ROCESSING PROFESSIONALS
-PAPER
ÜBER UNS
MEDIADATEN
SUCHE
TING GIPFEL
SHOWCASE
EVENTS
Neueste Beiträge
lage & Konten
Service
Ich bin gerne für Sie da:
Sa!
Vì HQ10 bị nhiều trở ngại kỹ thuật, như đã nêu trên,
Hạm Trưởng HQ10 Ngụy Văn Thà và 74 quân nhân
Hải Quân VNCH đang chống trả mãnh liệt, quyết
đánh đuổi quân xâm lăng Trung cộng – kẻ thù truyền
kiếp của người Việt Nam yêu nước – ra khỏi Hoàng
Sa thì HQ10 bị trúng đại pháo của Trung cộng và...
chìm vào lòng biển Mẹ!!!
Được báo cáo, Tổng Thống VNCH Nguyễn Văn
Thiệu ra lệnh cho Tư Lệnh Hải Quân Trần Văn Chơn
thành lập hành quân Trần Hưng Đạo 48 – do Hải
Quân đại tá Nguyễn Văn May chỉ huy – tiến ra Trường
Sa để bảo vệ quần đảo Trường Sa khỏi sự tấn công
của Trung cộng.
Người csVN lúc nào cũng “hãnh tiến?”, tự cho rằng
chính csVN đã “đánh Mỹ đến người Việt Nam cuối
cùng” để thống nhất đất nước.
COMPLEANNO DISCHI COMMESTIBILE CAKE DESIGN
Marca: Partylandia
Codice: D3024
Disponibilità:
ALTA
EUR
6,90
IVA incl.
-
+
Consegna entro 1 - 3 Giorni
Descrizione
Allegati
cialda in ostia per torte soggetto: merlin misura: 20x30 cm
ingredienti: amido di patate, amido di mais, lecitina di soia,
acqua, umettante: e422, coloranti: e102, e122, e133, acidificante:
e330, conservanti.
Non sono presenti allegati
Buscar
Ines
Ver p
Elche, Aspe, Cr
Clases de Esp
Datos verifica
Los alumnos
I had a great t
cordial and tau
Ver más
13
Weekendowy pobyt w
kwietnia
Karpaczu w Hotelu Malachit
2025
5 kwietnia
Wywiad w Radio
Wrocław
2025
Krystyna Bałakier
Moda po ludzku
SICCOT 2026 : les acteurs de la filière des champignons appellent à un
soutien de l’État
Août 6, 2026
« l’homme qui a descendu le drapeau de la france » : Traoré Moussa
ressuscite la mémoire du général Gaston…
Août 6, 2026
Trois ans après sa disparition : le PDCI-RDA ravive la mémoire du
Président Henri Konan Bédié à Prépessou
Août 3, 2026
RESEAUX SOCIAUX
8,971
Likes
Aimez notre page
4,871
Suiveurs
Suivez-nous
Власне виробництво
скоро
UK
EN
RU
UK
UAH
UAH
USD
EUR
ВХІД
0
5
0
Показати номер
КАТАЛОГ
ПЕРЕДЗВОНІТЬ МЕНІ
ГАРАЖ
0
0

────────────────

__WORK INSTRUCTION__. Exactly the lines from the one containing "e330, conservanti." through the end of the entries above must be output, and no others.

__EXERCISE RESPONSE__.
e330, conservanti.
Non sono presenti allegati
Buscar
Ines
Ver p
Elche, Aspe, Cr
Clases de Esp
Datos verifica
Los alumnos
I had a great t
cordial and tau
Ver más
13
Weekendowy pobyt w
kwietnia
Karpaczu w Hotelu Malachit
2025
5 kwietnia
Wywiad w Radio
Wrocław
2025
Krystyna Bałakier
Moda po ludzku
SICCOT 2026 : les acteurs de la filière des champignons appellent à un
soutien de l’État
Août 6, 2026
« l’homme qui a descendu le drapeau de la france » : Traoré Moussa
ressuscite la mémoire du général Gaston…
Août 6, 2026
Trois ans après sa disparition : le PDCI-RDA ravive la mémoire du
Président Henri Konan Bédié à Prépessou
Août 3, 2026
RESEAUX SOCIAUX
8,971
Likes
Aimez notre page
4,871
Suiveurs
Suivez-nous
Власне виробництво
скоро
UK
EN
RU
UK
UAH
UAH
USD
EUR
ВХІД
0
5
0
Показати номер
КАТАЛОГ
ПЕРЕДЗВОНІТЬ МЕНІ
ГАРАЖ
0
0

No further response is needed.